TO THE EDITOR: As a part-time reader, in general I turn to your publication for information—movie times/reviews, readings, plays, that sort of thing. Sometimes I read the articles, and sometimes I enjoy them. They are vindictive, amusing, eclectic, outright stupid, boringly about small bands and venues, and engaging.

However, in the November 29 edition, under your Books department, you offered an article by Tao Lin entitled "The Levels of Greatness a Fiction Writer Can Achieve in America: From Lowest to Highest," and Constant Reader: "The (Other) King of the Airport Thriller" by Paul Constant. Not only were both of your "features" on books this week (and many weeks) absolutely, fabulously inane—the notion that a rather ridiculous taxonomy of writers' relative prospects would engage, or that Mr. Constant's (you pay this man?) misadventures at a bookstore at the airport is remotely worth the seconds that were assaulted by his (lack of) insights—but, when compared to your coverage of any other media, whether it be theater, movies, or music, it becomes starkly apparent that you should just stop dealing with books at all.

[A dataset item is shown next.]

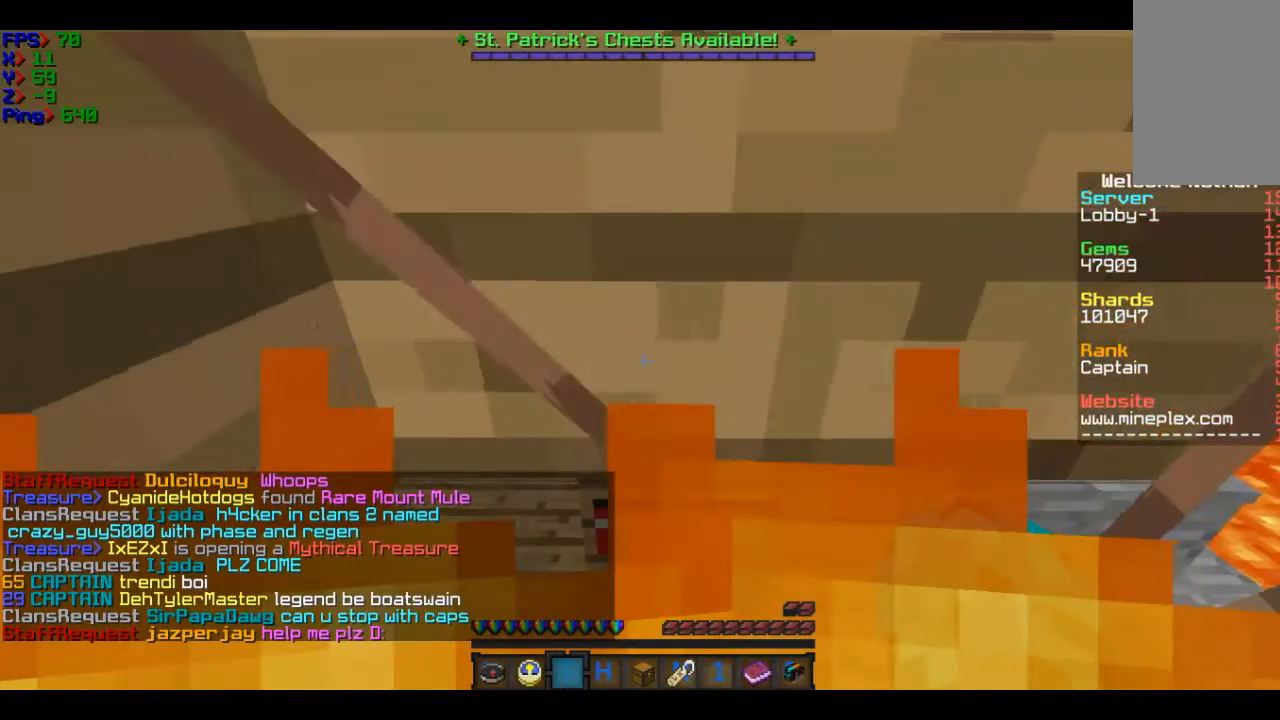
{"keys": ["a"], "mouse": [], "events": []}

Pages and pages of information about musicians, venues, CDs, drunks, posters... reviews of plays, movies, DVDs, games, restaurants, even gallery showings, and your "alternative arts" coverage of the world of books is a mental enema and a plug for a bestseller sold at grocery-store checkout stands?

I have a crazy idea. What about a book review?! What about a couple?! What about an article about actual books?

C. Wunderlee

THANKS FOR THE MEMORIES

TO ANNIE WAGNER: I just wanted to tell you how much I appreciated reading your review of My So-Called Life, and how spot-on it was [DVD, Nov 29]. For me the episode "So-Called Angels" has become a Christmas tradition, and I force any guests to watch it with me. If they have a dry eye, they don't have a heart.

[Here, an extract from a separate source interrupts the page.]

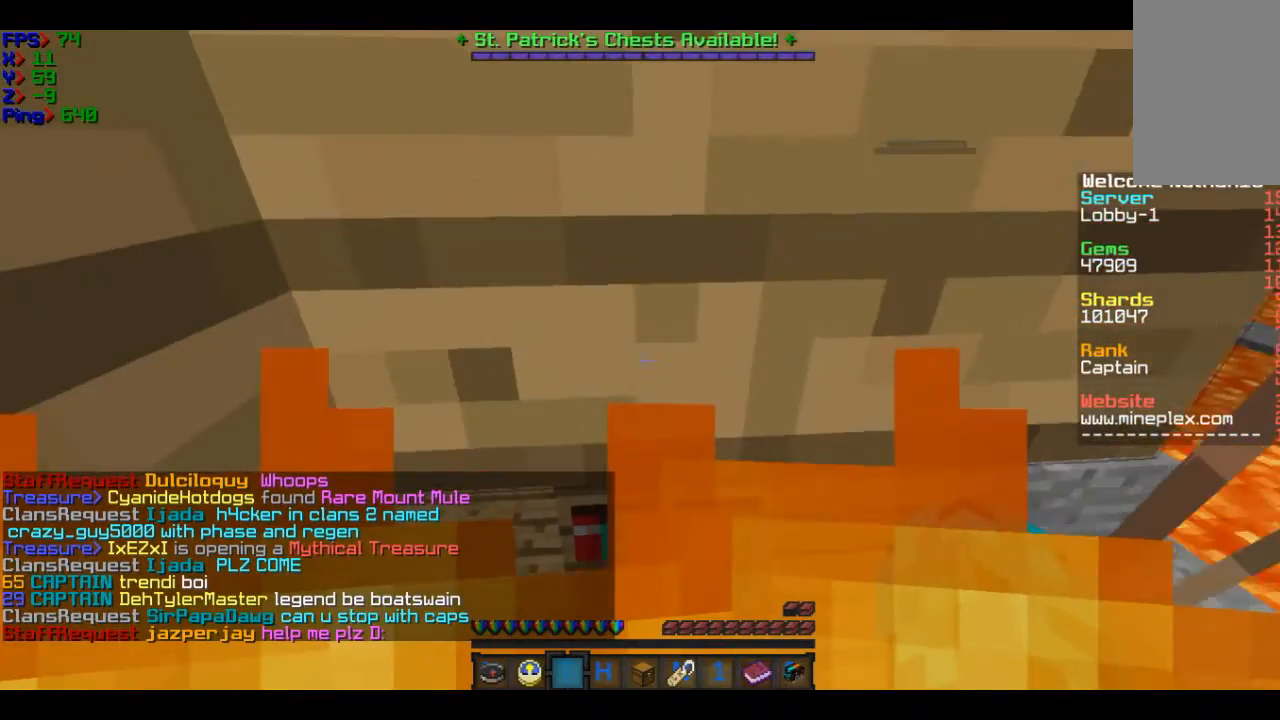
{"keys": ["a"], "mouse": [], "events": []}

As a gay man (much older than I'd like to admit) who used to live in L.A., I often spotted celebrities, but I do have to say that one of the most fun experiences was to sit at a table next to Wilson "Rickie" Cruz at the Cobalt Cantina in Silver Lake one evening. I marched in gay pride parades in a region (Bible Belt Texas) where it was dangerous—precisely so that stories like those of Rickie wouldn't be as likely to happen to the next generation.

Greg Parnell

ANOTHER SATISFIED CUSTOMER

EDITOR: At the risk of blacklisting myself from this fish-wrapper outfit you call journalism, I want to make a few things clear. Charles Mudede's visit to Shift Studio was perfunctory ["It's the Little Things," Dec 6]; he failed to truly see anything there except eight artists installing work. Charles, I will put it in language you (a writer of petty crime) can understand: This practice is comparable to a police officer showing up at a burglary and reporting it as a domestic disturbance because it took place in a house. If I am to consider the Christmas shopper when making art, then I retire from the "business" today. Your own expectations of finding purchasable trinkets for loved ones mitigate your experiences and that is you thinking small. My piece was commentary on the blog-happy state of affairs this vapid society has reached, where every bowel movement is posted and endlessly commented on by pale out-of-work graphic designers residing in their mothers' basements. No, my eyelash was not for sale. Next time you want to shop, go to the craft fair and not to a building full of emerging artists working in installations and concepts beyond your scope of understanding.

Amanda Mae, Shift Studio

THOSE KEYBOARDS WILL APPRECIATE YOUR RESTRAINT

MEGAN SELING: I wanted to let you know that I hated the piece you wrote ["The Long Winter," Nov 22]. You finger yourself to other people's tragedies and you attempt to glorify them in the most pathetic ways imaginable while making yourself the center of attention and the "real" sufferer (not the person who becomes a vegetable or who kills themselves, but you! the spectator). Unless you were attempting a piece at self-mockery and mockery of our generation, this entire essay failed. Finding solace in Martha Stewart cookie recipes, whether sincerely or ironically, is pathetic. You are a terrible writer and a terrible dime-store philosopher. Give up writing and go into advertising or something. You have no meaningful words.

We all have problems. Everyone is miserable. I want to commit suicide every day. I have for years. Some of us have the intelligence to keep our insignificant pain off of LiveJournal and MySpace, let alone out of a major city's alternative paper.

I will give you credit, though. Your piece moved me. In a way it was a reflection of my own misery, and as I read it I feared that my own personal introspection was as shallow as yours. It made me never want to touch a keyboard ever again.